▶ Exercise prompt: Retype the text of every record below line for line, with no changes, and leave the pictures out of your answer.

▶ Excerpted data:
=== Section Start ===

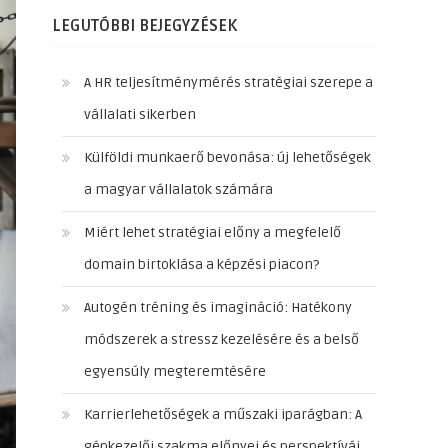
LEGUTÓBBI BEJEGYZÉSEK
A HR teljesítménymérés stratégiai szerepe a
vállalati sikerben
Külföldi munkaerő bevonása: új lehetőségek
a magyar vállalatok számára
Miért lehet stratégiai előny a megfelelő
domain birtoklása a képzési piacon?
Autogén tréning és imagináció: Hatékony
módszerek a stressz kezelésére és a belső
egyensúly megteremtésére
Karrierlehetőségek a műszaki iparágban: A
gépkezelői szakma előnyei és perspektívái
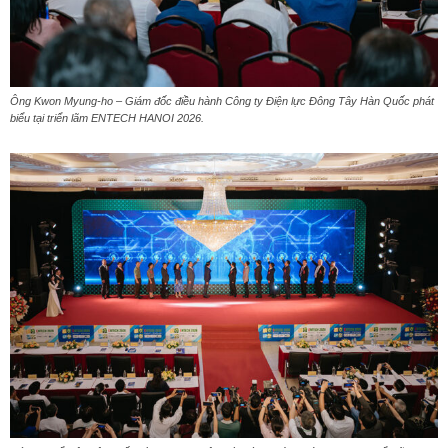
Ông Kwon Myung-ho – Giám đốc điều hành Công ty Điện lực Đông Tây Hàn Quốc phát
biểu tại triển lãm ENTECH HANOI 2026.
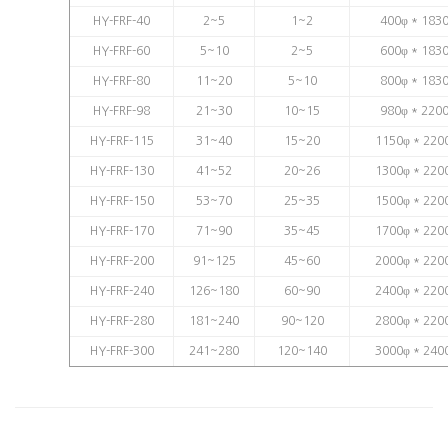
HY-FRF-40
2~5
1~2
400φ * 183
HY-FRF-60
5~10
2~5
600φ * 183
HY-FRF-80
11~20
5~10
800φ * 183
HY-FRF-98
21~30
10~15
980φ * 220
HY-FRF-115
31~40
15~20
1150φ * 220
HY-FRF-130
41~52
20~26
1300φ * 220
HY-FRF-150
53~70
25~35
1500φ * 220
HY-FRF-170
71~90
35~45
1700φ * 220
HY-FRF-200
91~125
45~60
2000φ * 220
HY-FRF-240
126~180
60~90
2400φ * 220
HY-FRF-280
181~240
90~120
2800φ * 220
HY-FRF-300
241~280
120~140
3000φ * 240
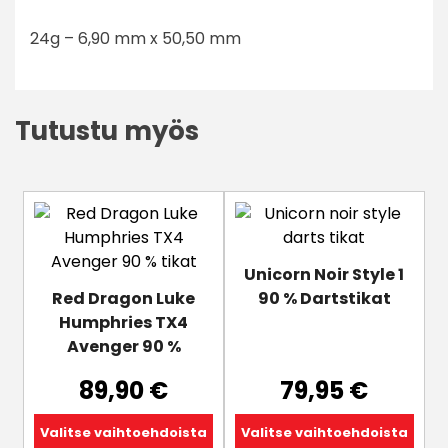
24g – 6,90 mm x 50,50 mm
Tutustu myös
Tällä
Tällä
tuotteella
tuotteella
on
on
Unicorn Noir Style 1
useampi
useampi
Red Dragon Luke
90 % Dartstikat
muunnelma.
muunnelma.
Humphries TX4
Voit
Voit
Avenger 90 %
tehdä
tehdä
valinnat
valinnat
89,90
€
79,95
€
tuotteen
tuotteen
sivulla.
sivulla.
Valitse vaihtoehdoista
Valitse vaihtoehdoista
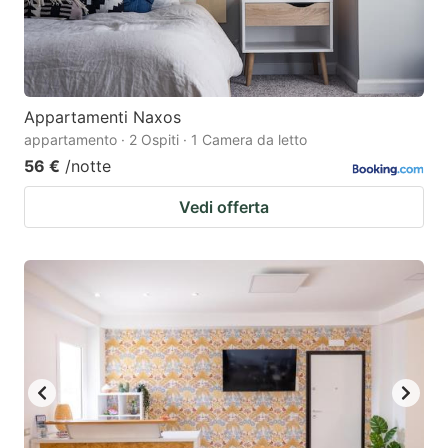
Appartamenti Naxos
appartamento · 2 Ospiti · 1 Camera da letto
56 €
/notte
Vedi offerta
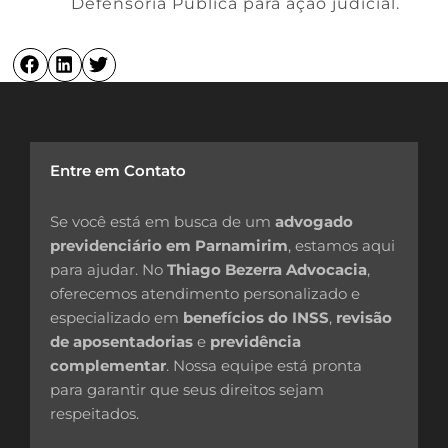
Defensoria Pública para ação judicial.
Entre em Contato
Se você está em busca de um
advogado
previdenciário em Parnamirim
, estamos aqui
para ajudar. No
Thiago Bezerra Advocacia
,
oferecemos atendimento personalizado e
especializado em
benefícios do INSS
,
revisão
de aposentadorias
e
previdência
complementar
. Nossa equipe está pronta
para garantir que seus direitos sejam
respeitados.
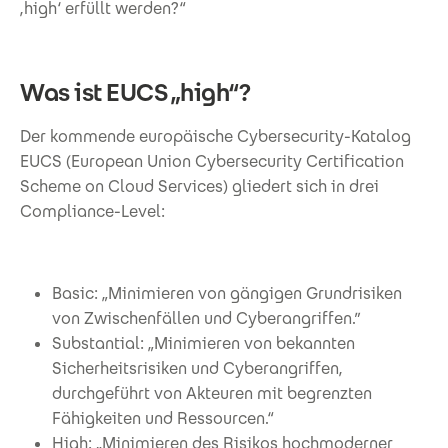
,high‘ erfüllt werden?“
Was ist EUCS „high“?
Der kommende europäische Cybersecurity-Katalog
EUCS (European Union Cybersecurity Certification
Scheme on Cloud Services) gliedert sich in drei
Compliance-Level:
Basic: „Minimieren von gängigen Grundrisiken
von Zwischenfällen und Cyberangriffen.”
Substantial: „Minimieren von bekannten
Sicherheitsrisiken und Cyberangriffen,
durchgeführt von Akteuren mit begrenzten
Fähigkeiten und Ressourcen.“
High: „Minimieren des Risikos hochmoderner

=== Section End ===

▶ Result:
LEGUTÓBBI BEJEGYZÉSEK
A HR teljesítménymérés stratégiai szerepe a
vállalati sikerben
Külföldi munkaerő bevonása: új lehetőségek
a magyar vállalatok számára
Miért lehet stratégiai előny a megfelelő
domain birtoklása a képzési piacon?
Autogén tréning és imagináció: Hatékony
módszerek a stressz kezelésére és a belső
egyensúly megteremtésére
Karrierlehetőségek a műszaki iparágban: A
gépkezelői szakma előnyei és perspektívái
Ông Kwon Myung-ho – Giám đốc điều hành Công ty Điện lực Đông Tây Hàn Quốc phát
biểu tại triển lãm ENTECH HANOI 2026.
HY-FRF-40
2~5
1~2
400φ * 183
HY-FRF-60
5~10
2~5
600φ * 183
HY-FRF-80
11~20
5~10
800φ * 183
HY-FRF-98
21~30
10~15
980φ * 220
HY-FRF-115
31~40
15~20
1150φ * 220
HY-FRF-130
41~52
20~26
1300φ * 220
HY-FRF-150
53~70
25~35
1500φ * 220
HY-FRF-170
71~90
35~45
1700φ * 220
HY-FRF-200
91~125
45~60
2000φ * 220
HY-FRF-240
126~180
60~90
2400φ * 220
HY-FRF-280
181~240
90~120
2800φ * 220
HY-FRF-300
241~280
120~140
3000φ * 240
24g – 6,90 mm x 50,50 mm
Tutustu myös
Tällä
Tällä
tuotteella
tuotteella
on
on
Unicorn Noir Style 1
useampi
useampi
Red Dragon Luke
90 % Dartstikat
muunnelma.
muunnelma.
Humphries TX4
Voit
Voit
Avenger 90 %
tehdä
tehdä
valinnat
valinnat
89,90
€
79,95
€
tuotteen
tuotteen
sivulla.
sivulla.
Valitse vaihtoehdoista
Valitse vaihtoehdoista
Appartamenti Naxos
appartamento · 2 Ospiti · 1 Camera da letto
56 €
/notte
Vedi offerta
Defensoria Pública para ação judicial.
Entre em Contato
Se você está em busca de um
advogado
previdenciário em Parnamirim
, estamos aqui
para ajudar. No
Thiago Bezerra Advocacia
,
oferecemos atendimento personalizado e
especializado em
benefícios do INSS
,
revisão
de aposentadorias
e
previdência
complementar
. Nossa equipe está pronta
para garantir que seus direitos sejam
respeitados.
,high‘ erfüllt werden?“
Was ist EUCS „high“?
Der kommende europäische Cybersecurity-Katalog
EUCS (European Union Cybersecurity Certification
Scheme on Cloud Services) gliedert sich in drei
Compliance-Level:
Basic: „Minimieren von gängigen Grundrisiken
von Zwischenfällen und Cyberangriffen.”
Substantial: „Minimieren von bekannten
Sicherheitsrisiken und Cyberangriffen,
durchgeführt von Akteuren mit begrenzten
Fähigkeiten und Ressourcen.“
High: „Minimieren des Risikos hochmoderner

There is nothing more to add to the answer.